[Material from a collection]
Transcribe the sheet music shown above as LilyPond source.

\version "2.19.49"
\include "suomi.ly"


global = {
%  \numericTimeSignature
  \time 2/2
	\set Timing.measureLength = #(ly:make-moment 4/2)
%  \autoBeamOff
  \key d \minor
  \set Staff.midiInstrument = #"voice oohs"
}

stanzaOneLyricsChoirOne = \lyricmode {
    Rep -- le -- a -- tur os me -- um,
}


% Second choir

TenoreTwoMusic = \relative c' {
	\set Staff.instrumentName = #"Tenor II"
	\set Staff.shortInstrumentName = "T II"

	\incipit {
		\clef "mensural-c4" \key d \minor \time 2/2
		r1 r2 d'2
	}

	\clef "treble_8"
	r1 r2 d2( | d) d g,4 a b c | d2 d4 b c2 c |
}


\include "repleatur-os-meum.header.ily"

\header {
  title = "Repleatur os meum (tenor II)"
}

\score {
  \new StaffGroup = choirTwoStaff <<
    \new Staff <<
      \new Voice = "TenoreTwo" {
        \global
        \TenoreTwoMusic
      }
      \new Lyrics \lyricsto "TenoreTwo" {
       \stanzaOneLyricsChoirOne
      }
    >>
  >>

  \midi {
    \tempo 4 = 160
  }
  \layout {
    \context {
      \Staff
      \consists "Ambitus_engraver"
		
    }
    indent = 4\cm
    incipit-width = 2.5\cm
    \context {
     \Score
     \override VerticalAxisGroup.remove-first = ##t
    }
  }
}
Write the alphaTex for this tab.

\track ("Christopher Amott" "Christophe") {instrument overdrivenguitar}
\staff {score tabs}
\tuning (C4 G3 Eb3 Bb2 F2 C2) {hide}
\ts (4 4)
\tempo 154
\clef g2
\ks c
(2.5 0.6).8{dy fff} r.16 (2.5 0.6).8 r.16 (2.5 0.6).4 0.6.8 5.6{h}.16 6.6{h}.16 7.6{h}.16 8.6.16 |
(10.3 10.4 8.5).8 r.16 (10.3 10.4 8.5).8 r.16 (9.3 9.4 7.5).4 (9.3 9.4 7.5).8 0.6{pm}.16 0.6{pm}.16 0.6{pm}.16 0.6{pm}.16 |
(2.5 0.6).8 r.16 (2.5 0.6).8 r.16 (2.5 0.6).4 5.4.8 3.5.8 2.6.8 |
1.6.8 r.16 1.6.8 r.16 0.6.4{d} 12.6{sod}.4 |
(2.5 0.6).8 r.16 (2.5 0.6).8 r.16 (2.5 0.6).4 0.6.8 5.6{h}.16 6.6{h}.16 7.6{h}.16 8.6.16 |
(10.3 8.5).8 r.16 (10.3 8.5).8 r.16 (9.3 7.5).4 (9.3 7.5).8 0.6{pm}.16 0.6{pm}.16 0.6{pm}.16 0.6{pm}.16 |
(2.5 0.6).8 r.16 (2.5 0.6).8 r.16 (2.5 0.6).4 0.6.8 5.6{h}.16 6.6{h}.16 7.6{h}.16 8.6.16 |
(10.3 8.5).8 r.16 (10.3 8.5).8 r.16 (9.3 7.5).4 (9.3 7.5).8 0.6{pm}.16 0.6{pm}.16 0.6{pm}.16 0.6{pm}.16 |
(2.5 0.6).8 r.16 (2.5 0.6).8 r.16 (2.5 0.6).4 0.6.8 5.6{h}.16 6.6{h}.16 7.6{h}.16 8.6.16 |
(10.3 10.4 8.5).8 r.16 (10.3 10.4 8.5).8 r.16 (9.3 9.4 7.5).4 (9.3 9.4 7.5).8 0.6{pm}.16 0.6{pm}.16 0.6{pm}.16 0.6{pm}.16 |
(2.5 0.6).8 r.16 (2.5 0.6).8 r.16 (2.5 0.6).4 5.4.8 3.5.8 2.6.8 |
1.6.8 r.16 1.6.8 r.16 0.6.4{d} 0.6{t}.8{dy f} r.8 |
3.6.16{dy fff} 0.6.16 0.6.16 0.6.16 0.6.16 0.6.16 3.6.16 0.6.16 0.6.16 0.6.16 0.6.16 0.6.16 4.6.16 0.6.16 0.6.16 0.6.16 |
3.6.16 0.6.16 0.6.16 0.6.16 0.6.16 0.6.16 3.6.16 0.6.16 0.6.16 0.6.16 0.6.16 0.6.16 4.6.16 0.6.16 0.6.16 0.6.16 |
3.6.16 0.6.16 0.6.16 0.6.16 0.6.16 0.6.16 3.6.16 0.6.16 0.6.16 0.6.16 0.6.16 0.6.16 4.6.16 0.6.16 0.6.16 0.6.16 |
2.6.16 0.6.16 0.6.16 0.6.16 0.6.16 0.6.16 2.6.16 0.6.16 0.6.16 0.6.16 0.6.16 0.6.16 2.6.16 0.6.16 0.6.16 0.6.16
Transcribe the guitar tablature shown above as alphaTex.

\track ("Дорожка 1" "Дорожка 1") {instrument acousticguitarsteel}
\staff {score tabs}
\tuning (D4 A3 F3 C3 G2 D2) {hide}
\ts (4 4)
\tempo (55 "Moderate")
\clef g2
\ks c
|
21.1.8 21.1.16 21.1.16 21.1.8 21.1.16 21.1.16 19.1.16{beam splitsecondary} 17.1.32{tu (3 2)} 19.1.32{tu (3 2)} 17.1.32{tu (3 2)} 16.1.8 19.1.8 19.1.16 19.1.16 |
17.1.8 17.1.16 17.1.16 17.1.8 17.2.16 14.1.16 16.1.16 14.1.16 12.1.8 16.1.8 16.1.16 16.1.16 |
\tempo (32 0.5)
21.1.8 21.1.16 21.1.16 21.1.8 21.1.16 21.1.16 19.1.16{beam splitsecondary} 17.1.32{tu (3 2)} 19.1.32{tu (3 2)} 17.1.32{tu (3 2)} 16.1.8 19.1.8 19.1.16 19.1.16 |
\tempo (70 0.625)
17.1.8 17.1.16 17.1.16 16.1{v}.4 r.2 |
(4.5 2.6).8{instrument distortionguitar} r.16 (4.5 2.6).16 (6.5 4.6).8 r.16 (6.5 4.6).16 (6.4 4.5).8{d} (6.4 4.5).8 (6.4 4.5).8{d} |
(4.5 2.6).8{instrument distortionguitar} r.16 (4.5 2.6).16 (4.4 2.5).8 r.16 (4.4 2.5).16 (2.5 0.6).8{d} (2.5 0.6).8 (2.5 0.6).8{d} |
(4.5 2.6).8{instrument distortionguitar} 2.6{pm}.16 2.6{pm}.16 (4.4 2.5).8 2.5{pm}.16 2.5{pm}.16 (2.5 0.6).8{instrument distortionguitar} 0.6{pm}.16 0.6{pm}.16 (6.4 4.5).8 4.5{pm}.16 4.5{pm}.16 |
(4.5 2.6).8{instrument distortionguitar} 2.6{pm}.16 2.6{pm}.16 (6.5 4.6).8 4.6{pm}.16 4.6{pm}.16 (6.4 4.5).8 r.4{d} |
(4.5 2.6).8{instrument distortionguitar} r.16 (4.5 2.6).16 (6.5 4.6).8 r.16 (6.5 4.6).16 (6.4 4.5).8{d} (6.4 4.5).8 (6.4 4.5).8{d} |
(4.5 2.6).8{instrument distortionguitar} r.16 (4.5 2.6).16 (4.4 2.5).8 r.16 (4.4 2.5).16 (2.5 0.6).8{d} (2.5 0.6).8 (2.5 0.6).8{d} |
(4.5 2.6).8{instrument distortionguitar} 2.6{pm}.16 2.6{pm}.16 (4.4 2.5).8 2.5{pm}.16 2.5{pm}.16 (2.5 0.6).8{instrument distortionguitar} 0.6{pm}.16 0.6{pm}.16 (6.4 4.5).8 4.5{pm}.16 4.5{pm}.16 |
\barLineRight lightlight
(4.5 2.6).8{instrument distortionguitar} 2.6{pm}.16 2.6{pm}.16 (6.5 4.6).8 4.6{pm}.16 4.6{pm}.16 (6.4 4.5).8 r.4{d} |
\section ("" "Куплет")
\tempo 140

_EXERCISE_
Count how many lines of the material above contain the string "TenoreTwoMusic", treating uppercase and lowercase letters as different, and reply with the number alone.

_RESULT OF THE EXERCISE_
2